Task prompt: For each entry, return the text exactly and omit any image.

BEGIN Information given

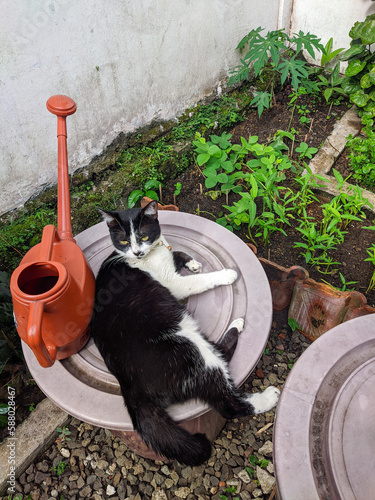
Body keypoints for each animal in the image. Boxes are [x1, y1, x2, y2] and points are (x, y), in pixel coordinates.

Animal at [91, 201, 280, 466]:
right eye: (124, 241)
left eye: (143, 236)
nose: (137, 253)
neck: (151, 255)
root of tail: (128, 385)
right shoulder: (172, 284)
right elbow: (200, 280)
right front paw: (226, 273)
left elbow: (177, 252)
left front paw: (191, 261)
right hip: (189, 349)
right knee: (226, 401)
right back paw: (267, 394)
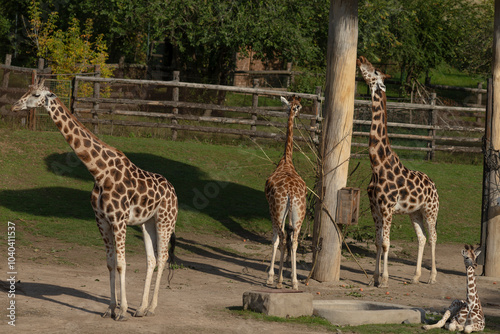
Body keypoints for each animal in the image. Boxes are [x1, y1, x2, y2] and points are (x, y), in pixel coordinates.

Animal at [10, 78, 179, 320]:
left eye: (35, 94)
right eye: (27, 90)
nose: (14, 106)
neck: (99, 172)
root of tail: (174, 191)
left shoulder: (118, 220)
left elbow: (121, 263)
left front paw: (122, 311)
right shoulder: (101, 221)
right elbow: (109, 264)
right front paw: (110, 308)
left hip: (165, 220)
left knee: (163, 257)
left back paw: (151, 308)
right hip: (147, 223)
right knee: (152, 259)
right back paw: (141, 308)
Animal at [356, 56, 438, 288]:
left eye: (375, 70)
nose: (361, 58)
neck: (377, 163)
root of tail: (434, 185)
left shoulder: (388, 207)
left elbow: (386, 243)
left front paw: (384, 279)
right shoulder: (374, 207)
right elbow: (377, 242)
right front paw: (373, 278)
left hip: (430, 211)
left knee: (433, 236)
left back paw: (432, 277)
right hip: (415, 213)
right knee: (422, 238)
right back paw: (416, 276)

END Information given

Task response:
Body keypoints for each animal in the image. Boxes are [x1, y1, x2, y2] and points are (x, y), in pixel coordinates.

Animal at [91, 201, 280, 466]:
right eye: (124, 241)
left eye: (143, 236)
nose: (137, 253)
neck: (151, 255)
root of tail: (128, 385)
right shoulder: (172, 284)
right elbow: (200, 280)
right front paw: (226, 273)
left elbow: (177, 252)
left front paw: (191, 261)
right hip: (189, 349)
right knee: (226, 401)
right back paw: (267, 394)
Body keypoints for each animal in the image. Boxes are [x1, y1, x2, y2] and points are (x, y), in pixel coordinates.

Animal at [10, 78, 179, 320]:
left eye: (35, 94)
right eye: (27, 90)
nose: (14, 106)
neck: (99, 172)
root of tail: (174, 191)
left shoulder: (118, 220)
left elbow: (121, 263)
left front paw: (122, 311)
right shoulder: (101, 221)
right elbow: (109, 264)
right front paw: (110, 308)
left hip: (165, 220)
left knee: (163, 257)
left back paw: (151, 308)
right hip: (147, 223)
right knee: (152, 259)
right back paw: (141, 308)
Animal at [356, 56, 438, 288]:
left eye: (375, 70)
nose: (361, 58)
neck: (377, 163)
root of tail: (434, 185)
left shoulder: (388, 207)
left elbow: (386, 243)
left front paw: (384, 279)
right shoulder: (374, 207)
right elbow: (377, 242)
right front paw: (373, 278)
left hip: (430, 211)
left knee: (433, 236)
left back paw: (432, 277)
right hip: (415, 213)
right knee: (422, 238)
right back paw: (416, 276)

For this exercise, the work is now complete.